By Emily Schwend; Directed by Jay Stull
Produced by The Amoralists
Off Off Broadway, Play
Runs through 2.20.16
Rattlestick Playwrights Theater, 224 Waverly Place
by Shoshana Roberts on 2.7.16
Melissa Hurst and Vanessa Vache in Utility. Photo by Russ Rowland.
BOTTOM LINE: The strong cast in Emily Schwend's memorable play shows us a few days in the life of a busy mom with no help.
Silence can be very telling: body tension, facial expressions, and non-verbal actions. In Emily Schwend's Utility, director Jay Stull encourages his brilliant cast to savor pregnant pauses, making the best possible use of Schwend's fantastic script.
It's Amber (Vanessa Vache) versus the world: this is the life of a struggling Texan mom. With two jobs, three rambunctious kids, an untrustworthy husband, an oblivious mother, an awkward brother-in-law, and a house full of mold and water damage, Amber is getting the wind knocked out of her. Almost down for the count, she is also dealing with her oldest daughter's impending birthday party.
The play's plot is set into motion when Amber's husband Chris (James Kautz) persuades her to get back together with him. At the onset of the play we find out that Amber and her children are sleeping in her mom Laura's (Melissa Hurst) living room, while Chris is staying at his brother Jim's (Alex Grubbs) place. Next thing we know, Chris is attempting to live as a faithful, hardworking husband, although his faithfulness is questionable. Amber and Chris move back into their shabby house, and Jim and Chris get to work fixing the water damage and mold. We see a difficult day ahead for Amber and Chris making little effort to help. When he does, it's inconsistent. Luckily, Jim lends a hand, even zipping up the children's bookbags when no one is watching.
The characters and situations in Utility are fairly recognizable, however the acting is very strong. Grubbs, Hurst, Kautz, and Vache do not disappoint. The commitment is apparent as each actor is truly alive as their character. There are many moments when each person is onstage alone. Whether blowing up balloons, making sandwiches, or cleaning up, the air is wrought with a thrilling tension. Even watching Vache simply smoke a cigarette was enthralling for me. Whether solo or with scene partners, Vache is a star, but she is also served by some wonderful comic relief. Grubbs' mannerisms of understated emotion and shifting intense expressions are unique. Hurst had me in stitches: she sits for almost an entire scene facing the audience, complaining about the incredibly hot day and lack of electricity. She suggests things that need to be done, yet sits there not helping.

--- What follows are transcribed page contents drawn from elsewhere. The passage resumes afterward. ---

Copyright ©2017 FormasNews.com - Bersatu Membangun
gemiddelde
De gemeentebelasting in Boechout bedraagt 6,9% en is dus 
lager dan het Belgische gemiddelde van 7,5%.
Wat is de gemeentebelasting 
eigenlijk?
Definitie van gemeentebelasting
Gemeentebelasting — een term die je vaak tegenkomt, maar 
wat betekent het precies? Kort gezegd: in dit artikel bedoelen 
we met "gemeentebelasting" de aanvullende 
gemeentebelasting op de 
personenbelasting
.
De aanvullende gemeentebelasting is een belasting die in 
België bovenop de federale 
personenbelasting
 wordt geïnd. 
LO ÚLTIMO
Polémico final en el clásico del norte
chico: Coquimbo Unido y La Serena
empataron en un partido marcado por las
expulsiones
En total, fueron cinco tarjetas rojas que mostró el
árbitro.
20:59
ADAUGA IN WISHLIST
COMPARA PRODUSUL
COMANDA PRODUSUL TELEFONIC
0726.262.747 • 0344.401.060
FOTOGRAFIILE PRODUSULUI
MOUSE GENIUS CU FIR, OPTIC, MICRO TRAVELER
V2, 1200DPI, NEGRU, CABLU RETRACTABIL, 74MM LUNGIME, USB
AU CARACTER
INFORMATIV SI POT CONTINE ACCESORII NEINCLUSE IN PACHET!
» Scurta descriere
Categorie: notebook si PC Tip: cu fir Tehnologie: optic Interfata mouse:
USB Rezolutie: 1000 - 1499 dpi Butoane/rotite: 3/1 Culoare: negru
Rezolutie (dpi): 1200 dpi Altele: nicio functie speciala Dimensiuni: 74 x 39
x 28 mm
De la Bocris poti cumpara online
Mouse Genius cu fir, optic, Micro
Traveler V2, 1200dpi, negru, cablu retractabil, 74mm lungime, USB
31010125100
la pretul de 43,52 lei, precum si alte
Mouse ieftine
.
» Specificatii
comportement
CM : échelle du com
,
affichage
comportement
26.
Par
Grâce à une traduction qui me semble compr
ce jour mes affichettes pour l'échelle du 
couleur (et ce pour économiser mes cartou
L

Schwend writes in tiny details to help tell the story that shows what a talent she is. Stull adds in his own genius direction to add the same level of care. Each artist involved with Utility further adds to this fantastic cohesion of cast and crew to execute a standout production. This is a show I will be recommending strongly in the coming weeks.
(Utility plays at Rattlestick Playwrights Theater, 224 Waverly Place, through February 20, 2016. The running time is 95 minutes with no intermission. Performances are Wednesdays at 8; Thursdays at 8; Fridays at 8; Saturdays at 8; and Sundays at 3. Tickets are $18 and are available at TheAmoralists.com or by calling 866-811-4111.)
Utility is written by Emily Schwend and directed by Jay Stull. Set Design is by Kate Noll. Lighting Design is by Nicholas Houfek. Sound Design is by Jeanne Travis. Costume Design is by Angela Harner. Stage Manager is Nikki Castle.
The cast is Alex Grubbs, Melissa Hurst, James Kautz, and Vanessa Vache.